|Who ya gonna call? Ghostbusters!|
This text is a perfect example of what literary critic Linda Hutcheon refers to as "historiographic meta-fiction," which is just another fancy way of saying that it is highly self-reflexive and inherently paradoxical while problematizing the relationship between history and fiction. The movement from realism to post-modernism in this novel is an important moment of transition, encapsulating a shift in genre and consciousness. The fragmented narrative shows unity through disunity; celebrating multiple truths instead of just one overarching truth. The separation from literary tradition is relevant to any poetics of post-modernism and Saunders enthusiastically eschews with any linear succession of historical writing; he presents a striking denunciation of empiricism and objective truth. By not being bound to only what has happened in the past, the text confronts the paradoxes of fictive/historical representation. Saunders does a staggering amount of research on Abraham Lincoln, which draws attention to the historiography but there are gaps in that history and fiction helps to alleviate this problem. Thus, the self-recognition of fictional artifice allows other voices who have been erased by history to speak, including Abe's son Willie along with a chorus of ghosts. Yes, Saunder even dabbles in the supernatural to reclaim these lost voices. Language is power and he gives a voice to those silenced from "official history" through a self-reflexive meta-fiction.

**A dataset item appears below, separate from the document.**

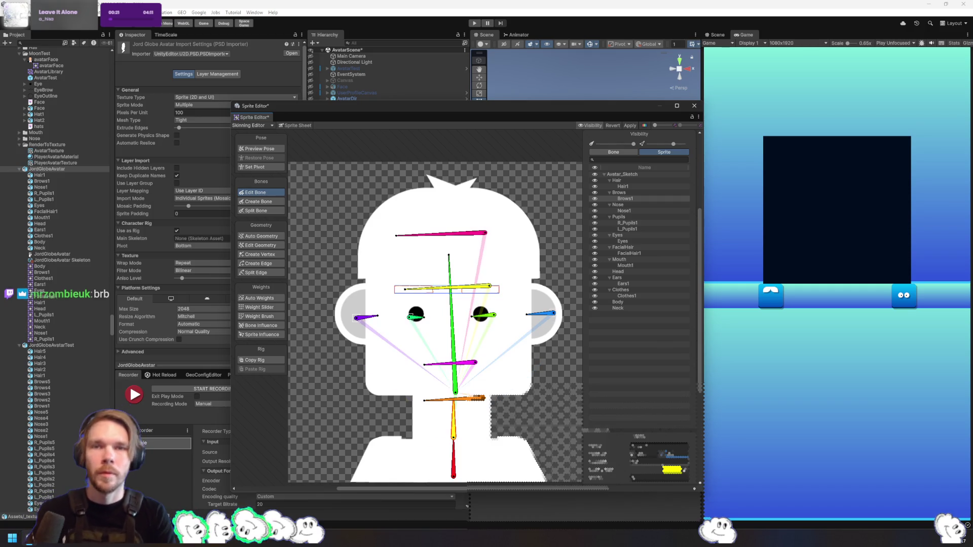
pyautogui.click(448, 400)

If writers like Italo Calvino, Ishmael Reed or even Kurt Vonnegut are considered post-modernist writers for their subversion of literary conventions then would George Saunders be viewed as a post-post modernist writer for his radical deconstructionism? I never thought it were possible to push the boundaries of the novel form this far until now and it makes me wonder: what's next, a novel comprising of grocery lists, scribbles or legal documents? Anyways, for me, Saunders's experimental form worked rather well for the most part to create a compelling narrative and there were some emotionally resonant moments. However, my only problem is that this particular style feels tedious at times and also a bit gimmicky once you figure out what is going on and get attuned to the rhythm of his prose.